- **The task**:
Copy every record below word for word, leaving each line unchanged.

(Lines of data)
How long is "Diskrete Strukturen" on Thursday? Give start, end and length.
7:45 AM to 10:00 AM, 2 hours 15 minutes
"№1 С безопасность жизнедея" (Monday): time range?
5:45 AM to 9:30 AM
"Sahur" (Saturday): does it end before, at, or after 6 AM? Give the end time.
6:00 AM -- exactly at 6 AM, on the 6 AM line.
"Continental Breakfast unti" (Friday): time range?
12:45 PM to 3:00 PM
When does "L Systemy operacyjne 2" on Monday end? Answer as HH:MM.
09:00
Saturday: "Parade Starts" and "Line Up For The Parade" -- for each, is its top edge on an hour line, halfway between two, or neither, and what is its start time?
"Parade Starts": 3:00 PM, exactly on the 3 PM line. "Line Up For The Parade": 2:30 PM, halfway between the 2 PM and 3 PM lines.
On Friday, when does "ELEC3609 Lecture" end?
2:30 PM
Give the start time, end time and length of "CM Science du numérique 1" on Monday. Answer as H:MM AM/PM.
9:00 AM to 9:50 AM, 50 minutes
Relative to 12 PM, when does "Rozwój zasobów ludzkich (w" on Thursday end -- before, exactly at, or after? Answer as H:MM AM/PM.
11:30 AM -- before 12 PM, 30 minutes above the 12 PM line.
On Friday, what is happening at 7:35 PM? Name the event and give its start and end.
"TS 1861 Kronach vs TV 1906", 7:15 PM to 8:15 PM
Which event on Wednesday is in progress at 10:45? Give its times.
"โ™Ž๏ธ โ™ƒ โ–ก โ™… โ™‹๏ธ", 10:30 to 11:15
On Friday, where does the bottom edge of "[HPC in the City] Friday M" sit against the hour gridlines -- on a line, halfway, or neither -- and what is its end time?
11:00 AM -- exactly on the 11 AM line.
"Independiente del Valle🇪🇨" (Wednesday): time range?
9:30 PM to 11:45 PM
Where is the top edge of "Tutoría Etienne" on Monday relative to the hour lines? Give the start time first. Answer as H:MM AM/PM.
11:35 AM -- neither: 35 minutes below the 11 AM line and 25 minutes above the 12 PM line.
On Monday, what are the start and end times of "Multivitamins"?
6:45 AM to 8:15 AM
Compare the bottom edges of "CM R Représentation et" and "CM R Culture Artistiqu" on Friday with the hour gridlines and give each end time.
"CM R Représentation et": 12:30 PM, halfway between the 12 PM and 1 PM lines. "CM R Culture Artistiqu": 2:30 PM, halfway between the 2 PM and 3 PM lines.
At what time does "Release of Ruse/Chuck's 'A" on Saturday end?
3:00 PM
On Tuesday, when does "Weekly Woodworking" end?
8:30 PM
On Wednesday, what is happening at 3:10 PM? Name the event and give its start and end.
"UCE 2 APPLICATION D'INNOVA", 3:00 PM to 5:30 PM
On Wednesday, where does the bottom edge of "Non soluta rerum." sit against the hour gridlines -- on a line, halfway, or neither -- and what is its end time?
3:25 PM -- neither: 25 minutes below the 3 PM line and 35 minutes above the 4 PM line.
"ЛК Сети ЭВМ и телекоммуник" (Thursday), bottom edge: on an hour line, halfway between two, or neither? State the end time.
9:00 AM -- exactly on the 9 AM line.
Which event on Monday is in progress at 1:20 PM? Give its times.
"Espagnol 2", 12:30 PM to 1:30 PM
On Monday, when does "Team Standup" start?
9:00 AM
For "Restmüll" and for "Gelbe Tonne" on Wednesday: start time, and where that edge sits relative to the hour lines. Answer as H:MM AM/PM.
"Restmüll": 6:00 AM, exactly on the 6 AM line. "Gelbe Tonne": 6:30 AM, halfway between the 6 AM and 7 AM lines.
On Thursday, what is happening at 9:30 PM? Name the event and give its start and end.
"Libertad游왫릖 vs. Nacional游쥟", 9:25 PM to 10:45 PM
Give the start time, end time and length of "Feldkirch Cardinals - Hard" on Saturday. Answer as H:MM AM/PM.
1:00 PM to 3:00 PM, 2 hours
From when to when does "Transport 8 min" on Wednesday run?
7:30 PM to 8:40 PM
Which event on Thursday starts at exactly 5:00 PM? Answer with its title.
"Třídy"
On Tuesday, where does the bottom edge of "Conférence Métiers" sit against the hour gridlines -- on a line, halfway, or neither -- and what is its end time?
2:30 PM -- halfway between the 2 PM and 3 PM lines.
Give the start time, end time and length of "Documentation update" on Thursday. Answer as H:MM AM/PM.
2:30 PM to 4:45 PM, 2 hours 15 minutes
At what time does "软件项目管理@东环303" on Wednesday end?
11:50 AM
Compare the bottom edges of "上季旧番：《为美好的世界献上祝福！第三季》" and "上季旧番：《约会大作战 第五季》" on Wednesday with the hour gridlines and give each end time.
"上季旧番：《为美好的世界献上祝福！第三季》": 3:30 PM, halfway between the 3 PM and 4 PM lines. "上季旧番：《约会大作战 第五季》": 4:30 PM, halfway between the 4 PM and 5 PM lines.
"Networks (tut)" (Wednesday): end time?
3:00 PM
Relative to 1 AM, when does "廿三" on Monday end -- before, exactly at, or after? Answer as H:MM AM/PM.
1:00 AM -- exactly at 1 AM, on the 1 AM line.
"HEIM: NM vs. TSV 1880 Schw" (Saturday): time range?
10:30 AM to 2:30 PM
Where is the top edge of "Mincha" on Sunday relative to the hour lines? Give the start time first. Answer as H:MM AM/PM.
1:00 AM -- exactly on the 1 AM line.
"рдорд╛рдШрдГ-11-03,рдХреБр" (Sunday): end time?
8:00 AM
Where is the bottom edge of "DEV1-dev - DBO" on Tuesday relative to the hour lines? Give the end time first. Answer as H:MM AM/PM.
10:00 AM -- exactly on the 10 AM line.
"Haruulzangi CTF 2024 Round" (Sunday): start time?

- **Exercise solution**:
How long is "Diskrete Strukturen" on Thursday? Give start, end and length.
7:45 AM to 10:00 AM, 2 hours 15 minutes
"№1 С безопасность жизнедея" (Monday): time range?
5:45 AM to 9:30 AM
"Sahur" (Saturday): does it end before, at, or after 6 AM? Give the end time.
6:00 AM -- exactly at 6 AM, on the 6 AM line.
"Continental Breakfast unti" (Friday): time range?
12:45 PM to 3:00 PM
When does "L Systemy operacyjne 2" on Monday end? Answer as HH:MM.
09:00
Saturday: "Parade Starts" and "Line Up For The Parade" -- for each, is its top edge on an hour line, halfway between two, or neither, and what is its start time?
"Parade Starts": 3:00 PM, exactly on the 3 PM line. "Line Up For The Parade": 2:30 PM, halfway between the 2 PM and 3 PM lines.
On Friday, when does "ELEC3609 Lecture" end?
2:30 PM
Give the start time, end time and length of "CM Science du numérique 1" on Monday. Answer as H:MM AM/PM.
9:00 AM to 9:50 AM, 50 minutes
Relative to 12 PM, when does "Rozwój zasobów ludzkich (w" on Thursday end -- before, exactly at, or after? Answer as H:MM AM/PM.
11:30 AM -- before 12 PM, 30 minutes above the 12 PM line.
On Friday, what is happening at 7:35 PM? Name the event and give its start and end.
"TS 1861 Kronach vs TV 1906", 7:15 PM to 8:15 PM
Which event on Wednesday is in progress at 10:45? Give its times.
"โ™Ž๏ธ โ™ƒ โ–ก โ™… โ™‹๏ธ", 10:30 to 11:15
On Friday, where does the bottom edge of "[HPC in the City] Friday M" sit against the hour gridlines -- on a line, halfway, or neither -- and what is its end time?
11:00 AM -- exactly on the 11 AM line.
"Independiente del Valle🇪🇨" (Wednesday): time range?
9:30 PM to 11:45 PM
Where is the top edge of "Tutoría Etienne" on Monday relative to the hour lines? Give the start time first. Answer as H:MM AM/PM.
11:35 AM -- neither: 35 minutes below the 11 AM line and 25 minutes above the 12 PM line.
On Monday, what are the start and end times of "Multivitamins"?
6:45 AM to 8:15 AM
Compare the bottom edges of "CM R Représentation et" and "CM R Culture Artistiqu" on Friday with the hour gridlines and give each end time.
"CM R Représentation et": 12:30 PM, halfway between the 12 PM and 1 PM lines. "CM R Culture Artistiqu": 2:30 PM, halfway between the 2 PM and 3 PM lines.
At what time does "Release of Ruse/Chuck's 'A" on Saturday end?
3:00 PM
On Tuesday, when does "Weekly Woodworking" end?
8:30 PM
On Wednesday, what is happening at 3:10 PM? Name the event and give its start and end.
"UCE 2 APPLICATION D'INNOVA", 3:00 PM to 5:30 PM
On Wednesday, where does the bottom edge of "Non soluta rerum." sit against the hour gridlines -- on a line, halfway, or neither -- and what is its end time?
3:25 PM -- neither: 25 minutes below the 3 PM line and 35 minutes above the 4 PM line.
"ЛК Сети ЭВМ и телекоммуник" (Thursday), bottom edge: on an hour line, halfway between two, or neither? State the end time.
9:00 AM -- exactly on the 9 AM line.
Which event on Monday is in progress at 1:20 PM? Give its times.
"Espagnol 2", 12:30 PM to 1:30 PM
On Monday, when does "Team Standup" start?
9:00 AM
For "Restmüll" and for "Gelbe Tonne" on Wednesday: start time, and where that edge sits relative to the hour lines. Answer as H:MM AM/PM.
"Restmüll": 6:00 AM, exactly on the 6 AM line. "Gelbe Tonne": 6:30 AM, halfway between the 6 AM and 7 AM lines.
On Thursday, what is happening at 9:30 PM? Name the event and give its start and end.
"Libertad游왫릖 vs. Nacional游쥟", 9:25 PM to 10:45 PM
Give the start time, end time and length of "Feldkirch Cardinals - Hard" on Saturday. Answer as H:MM AM/PM.
1:00 PM to 3:00 PM, 2 hours
From when to when does "Transport 8 min" on Wednesday run?
7:30 PM to 8:40 PM
Which event on Thursday starts at exactly 5:00 PM? Answer with its title.
"Třídy"
On Tuesday, where does the bottom edge of "Conférence Métiers" sit against the hour gridlines -- on a line, halfway, or neither -- and what is its end time?
2:30 PM -- halfway between the 2 PM and 3 PM lines.
Give the start time, end time and length of "Documentation update" on Thursday. Answer as H:MM AM/PM.
2:30 PM to 4:45 PM, 2 hours 15 minutes
At what time does "软件项目管理@东环303" on Wednesday end?
11:50 AM
Compare the bottom edges of "上季旧番：《为美好的世界献上祝福！第三季》" and "上季旧番：《约会大作战 第五季》" on Wednesday with the hour gridlines and give each end time.
"上季旧番：《为美好的世界献上祝福！第三季》": 3:30 PM, halfway between the 3 PM and 4 PM lines. "上季旧番：《约会大作战 第五季》": 4:30 PM, halfway between the 4 PM and 5 PM lines.
"Networks (tut)" (Wednesday): end time?
3:00 PM
Relative to 1 AM, when does "廿三" on Monday end -- before, exactly at, or after? Answer as H:MM AM/PM.
1:00 AM -- exactly at 1 AM, on the 1 AM line.
"HEIM: NM vs. TSV 1880 Schw" (Saturday): time range?
10:30 AM to 2:30 PM
Where is the top edge of "Mincha" on Sunday relative to the hour lines? Give the start time first. Answer as H:MM AM/PM.
1:00 AM -- exactly on the 1 AM line.
"рдорд╛рдШрдГ-11-03,рдХреБр" (Sunday): end time?
8:00 AM
Where is the bottom edge of "DEV1-dev - DBO" on Tuesday relative to the hour lines? Give the end time first. Answer as H:MM AM/PM.
10:00 AM -- exactly on the 10 AM line.
"Haruulzangi CTF 2024 Round" (Sunday): start time?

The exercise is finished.